After Alabama passed the Alabama Human Life Protection Act, a buzz began on social media regarding the issue of pro-life versus pro-choice. Often I have seen the claim that abortion revolves around women’s rights to their own body, which is, in fact, the reason that many of my own friends are no longer talking to me. Scientifically and logically speaking, the termination of pregnancies is not a matter of autonomy.
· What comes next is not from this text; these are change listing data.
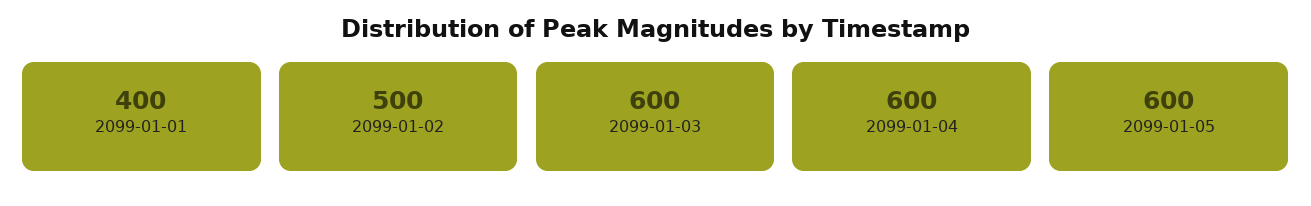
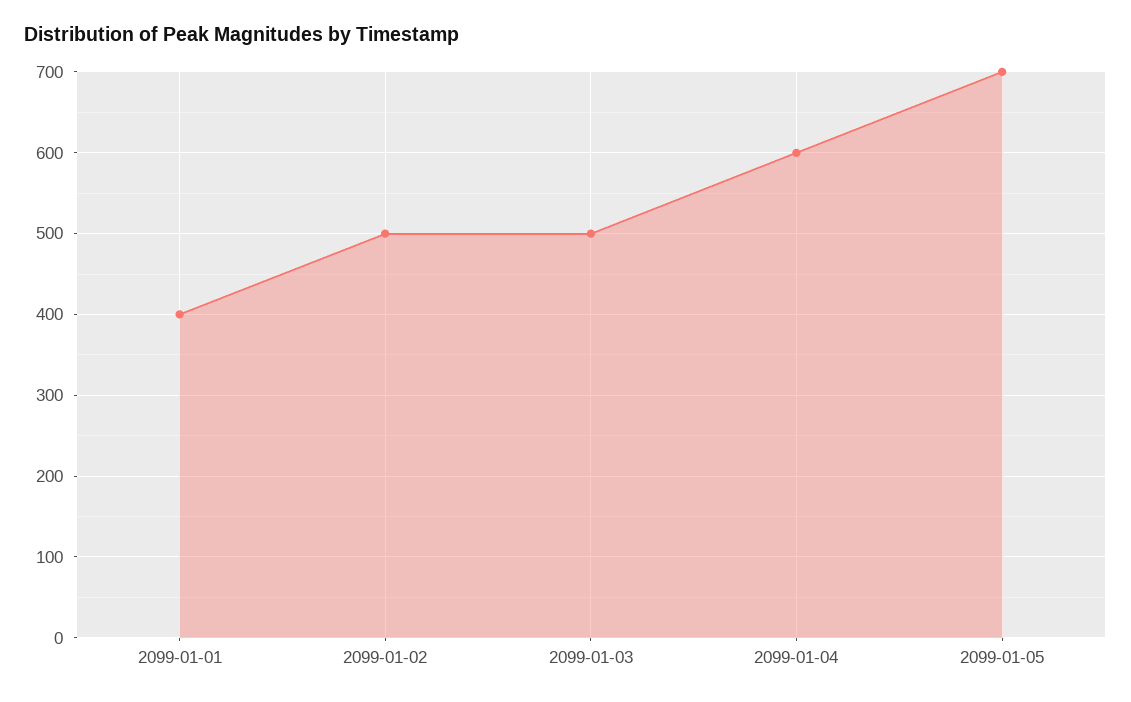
  {
    "2099-01-01": 400,
    "2099-01-02": 500,
-   "2099-01-03": 600,
+   "2099-01-03": 500,
    "2099-01-04": 600,
-   "2099-01-05": 600
+   "2099-01-05": 700
  }

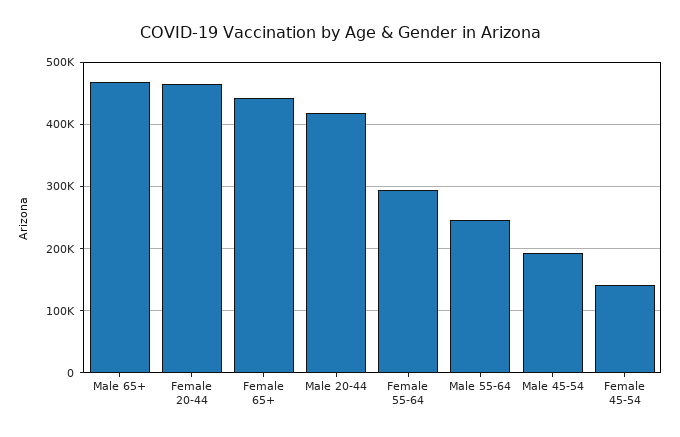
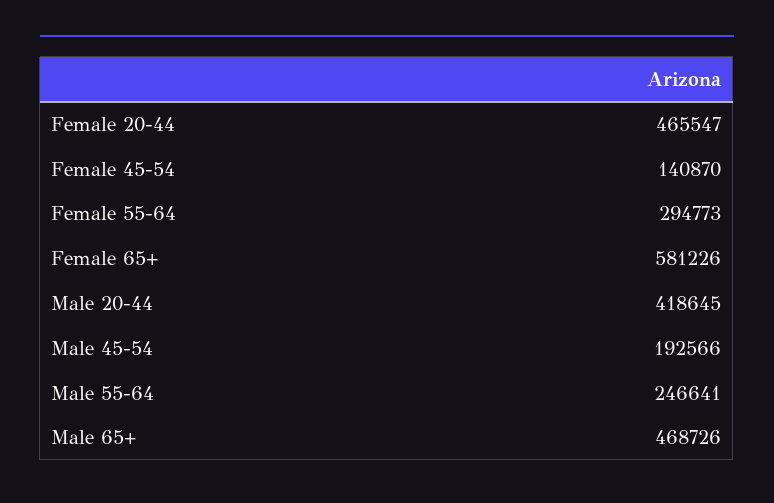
  {
    "Male 65+": 468726,
    "Female 20-44": 465547,
-   "Female 65+": 440000,
+   "Female 65+": 581226,
    "Male 20-44": 418645,
    "Female 55-64": 294773,
    "Male 55-64": 246641,
    "Male 45-54": 192566,
    "Female 45-54": 140870
  }

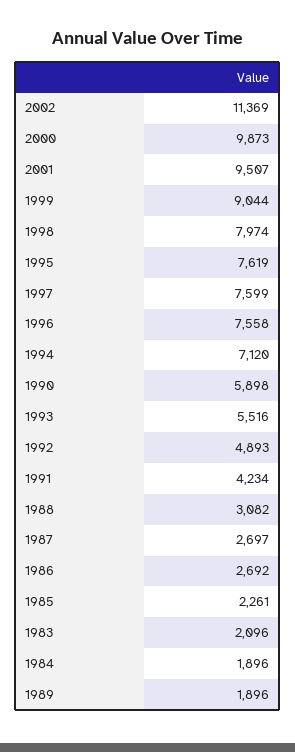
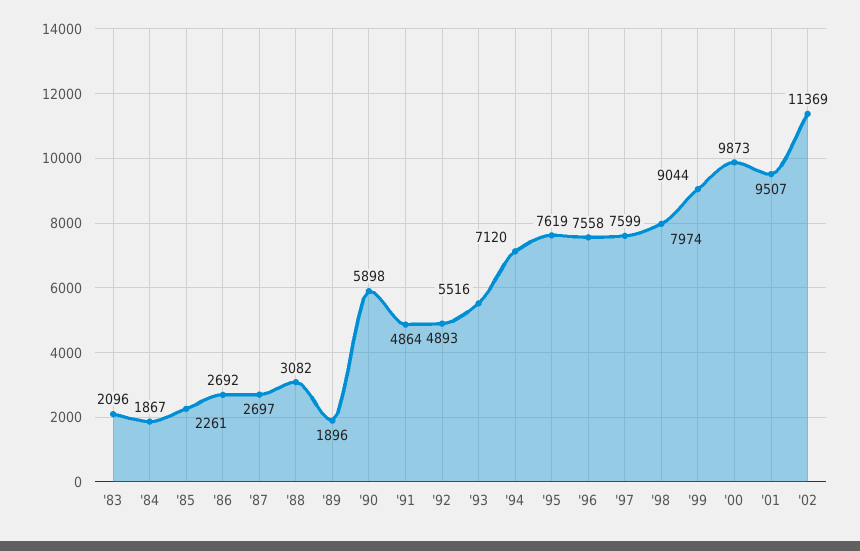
  {
    "2002": 11369,
    "2000": 9873,
    "2001": 9507,
    "1999": 9044,
    "1998": 7974,
    "1995": 7619,
    "1997": 7599,
    "1996": 7558,
    "1994": 7120,
    "1990": 5898,
    "1993": 5516,
    "1992": 4893,
-   "1991": 4234,
+   "1991": 4864,
    "1988": 3082,
    "1987": 2697,
    "1986": 2692,
    "1985": 2261,
    "1983": 2096,
-   "1984": 1896,
+   "1984": 1867,
    "1989": 1896
  }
It is important to delineate the pro-life position as a position of ethics and constitutional law rather than one of women’s rights. There is an abundance of scientific evidence showing that a fetus is in fact it’s own human organism, disproving the notion that abortion is a matter of autonomy. This includes statements from the American College of Pediatricians, the Charlotte Lozier Institute, and Princeton University, concurring that life begins at conception. We must then view it through a philosophical lens, questioning whether it is ethical to end the life of a fetus. We see through the works of John Locke, Thomas Jefferson, and many other early philosophers and founding fathers that the natural rights of a person — constituting of life, liberty, property and the pursuit of happiness — can only be removed from that person after due process. Further, our western society views homicide of an innocent person as unjustifiable and immoral; therefore the termination of an innocent baby without due process should not be allowed.
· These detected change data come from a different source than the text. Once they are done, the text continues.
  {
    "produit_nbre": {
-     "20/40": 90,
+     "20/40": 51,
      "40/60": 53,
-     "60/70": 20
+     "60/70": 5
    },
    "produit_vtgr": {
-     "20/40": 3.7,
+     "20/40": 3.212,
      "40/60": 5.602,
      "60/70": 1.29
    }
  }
Taking a step away from the ethical and philosophical lens, we can now view this issue as a constitutional matter. As many Americans are aware, Roe v. Wade (1973) was the landmark case which set the guidelines of abortions as it relates to constitutional law; it was later upheld by Planned Parenthood v. Casey (1992), though the provisions in Casey were modified. These decisions ruled, under the doctrine of substantive due process, that any law regarding the termination of pregnancies must be held under strict scrutiny — the highest standard of judicial review — and that the right to abortion was protected under the Ninth Amendment, the Fourteenth Amendment’s Due Process Clause, and under the right to privacy as defined in Griswold v. Connecticut (1965). Their ruling, however, was fallacious.
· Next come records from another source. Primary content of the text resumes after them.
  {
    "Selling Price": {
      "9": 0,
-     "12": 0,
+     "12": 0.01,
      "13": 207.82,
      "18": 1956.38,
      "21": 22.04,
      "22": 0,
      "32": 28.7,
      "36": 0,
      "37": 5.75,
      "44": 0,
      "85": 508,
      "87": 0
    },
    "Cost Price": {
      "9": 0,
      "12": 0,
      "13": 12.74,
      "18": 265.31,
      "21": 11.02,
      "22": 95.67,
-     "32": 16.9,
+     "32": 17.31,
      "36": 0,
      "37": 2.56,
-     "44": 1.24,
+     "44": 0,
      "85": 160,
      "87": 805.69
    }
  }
Notwithstanding the due process claims I mentioned earlier regarding natural rights, we see a whole new issue with the Fourteenth Amendment. In Roe, the Supreme Court opined that it is against the Due Process Clause in the Fourteenth Amendment to force a woman to carry a child and bear the repercussions of birthing that child; however, due process is not involved in these repercussions, as no “life, liberty, or property” is being deprived by the government, and it is the responsibility of the parents to either prevent the child’s conception altogether or to raise that child. Moreover, the issue with the Ninth Amendment does not stand either, as neither the Founders, early philosophers, or any early documents used to interpret American Jurisprudence include the right to terminate a pregnancy as a natural right. In fact, even author of the Court’s opinion in Roe Justice Blackmun recognizes “that the right, nonetheless, is not absolute and is subject to some limitations; and that at some point the state interests as to protection of health, medical standards, and prenatal life, become dominant. We agree with this approach.” Since the publication of this opinion, many legal scholars have criticized its findings as “not constitutional law” and a form of judicial activism, including John Hart Ely in the Yale Law Journal and Professor Laurence Tribe of Harvard University.
After all the evidence is presented, one thing is clear: the argument of abortion lays on the matters of ethics and constitutional law as opposed to women’s rights to their own body. Frankly, upon examination of ethical theories and American legal principles, we see that abortion is not a right which must be upheld by the government.